Alright so last night I was scrolling, right? Saw this clip of Rihanna just owning the floor at some event, then immediately after, Naomi Campbell’s iconic walk from like the 90s popped up. And man, the confidence! I thought, “How hard can it actually be? Looks kinda natural, maybe?” So yeah, decided right there on the couch to try learning their moves today. Spoiler: it ain’t natural.
Getting Started: Setting The (Very Amateur) Stage
First things first. I cleared the biggest patch of floor in the living room. Moved the coffee table – nearly took out a lamp doing that. Grabbed my sturdiest pair of heels, not even close to runway height, but they click. Figured I needed music. Put on some Rihanna track loud enough to feel it but not annoy the neighbours.
My thought process was simple:
- Step 1: Just stand right. Posture. Shoulders back, chin up. Easy? Thought so. Stood in front of the big mirror looking all awkward. Felt stiff. Had to constantly remind myself: “Shoulders DOWN. Back straight. Don’t slouch!”

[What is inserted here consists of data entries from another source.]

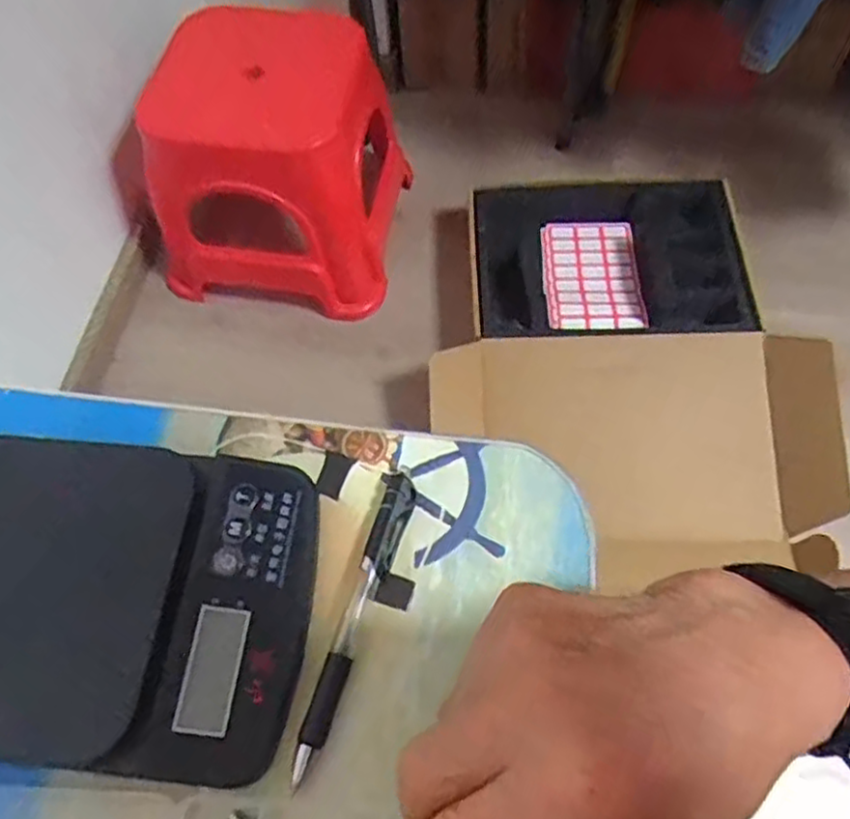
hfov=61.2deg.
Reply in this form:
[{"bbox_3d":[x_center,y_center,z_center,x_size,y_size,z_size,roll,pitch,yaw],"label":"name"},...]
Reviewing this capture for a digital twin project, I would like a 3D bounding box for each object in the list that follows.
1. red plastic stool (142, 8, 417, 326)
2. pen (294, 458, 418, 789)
[{"bbox_3d":[-0.193,-0.327,0.969,0.298,0.274,0.271,5,63,5],"label":"red plastic stool"},{"bbox_3d":[-0.031,0.088,0.315,0.016,0.010,0.137,16,64,10],"label":"pen"}]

- Step 2: The stance. Naomi has this power stance. Tried to mimic it. One foot slightly forward, weight back. Felt… unnatural, like I was about to topple backwards. Shifted my weight. Still weird.

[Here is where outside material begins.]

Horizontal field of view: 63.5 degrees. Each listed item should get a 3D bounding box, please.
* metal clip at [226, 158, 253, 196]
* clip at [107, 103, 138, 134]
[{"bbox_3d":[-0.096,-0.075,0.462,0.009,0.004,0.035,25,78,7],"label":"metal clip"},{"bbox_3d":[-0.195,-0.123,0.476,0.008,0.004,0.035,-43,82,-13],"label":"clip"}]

The First (Disastrous) Steps
Okay. Posture kinda sorted-ish. Time to move. Aiming for that Rihanna vibe first: cool, effortless, a bit of swagger.
- Attempt 1: Took a step. More like a clomp. Tripped slightly over my own foot trying to look “chill”. Arms didn’t know what to do! Looked like I was searching for a handrail.
- Attempt 2: Focused on putting one foot directly in front of the other. Sounds simple. IS NOT SIMPLE. My hips felt locked. Walked a super straight line okay-ish, but looked like a robot soldier, not a superstar. Zero cool factor.
- Attempt 3: Tried the hips. Oh boy. That hip sway thing they do? Looks amazing on them. On me? It started as a slight swing, felt good! Then I overcompensated. Twisted too hard, lost my balance on the heel, grabbed the bookshelf to avoid eating carpet. Mortifying.
Switching Gears: Naomi Mode (High Heels, High Fear)
Got discouraged. Thought maybe Rihanna’s cool walk wasn’t for me. Switched to trying that powerful, long-stride Naomi Campbell walk I remember so well.

Yeah, worse idea.
- Step 1: Trying to take those HUGE, assertive strides she does. Almost did the splits unintentionally. My legs are not that long. Felt ridiculous stretching that far.
- Step 2: The fierce face. Standing in the mirror trying to look “intense” and “powerful”. Achieved “mildly constipated”. Not good.
- Step 3: Combining it all: long stride, hip motion (controlled this time!), intense face, arms swinging purposefully. It lasted three steps. Then the stride length made my heel catch the floor edge. Wobble. Wobble. Wobble. Had to bail and step out of the shoe. Epic fail.
Small Victories & Realizations
After way too many near-ankle twists and silent prayers not to break anything, I slowed down. Ditched trying to be Rihanna or Naomi directly.

- Found something that worked (slightly): Started walking the straight line again. Kept shoulders back. Focused ONLY on placing the heel down first, then rolling through the foot smoothly to the toe. Click. Step. Click. Step. Did that for ages, walking back and forth. It started feeling less robotic.
- Then I added ONE THING: A tiny, tiny hip shift with each step. Not forced. Just letting the leg movement naturally cause a small sway. HUGE difference. Instantly looked less stiff. Still nowhere near theirs, but actually passable.
- The Big Realization: Their walks look effortless because it’s drilled in muscle memory. The posture, the arm swing (didn’t even get into that properly!), the way the foot hits the floor perfectly… all of it. Every piece has to work together. It’s like learning to ride a bike again, but in heels trying not to die.
End of session? Feet kinda hurt. Pride a little bruised. But I kinda, almost, for a few steps, felt the tiniest bit smoother than when I started. Gotta keep practicing before I walk down the canned food aisle like that though. Takes way more work than I thought!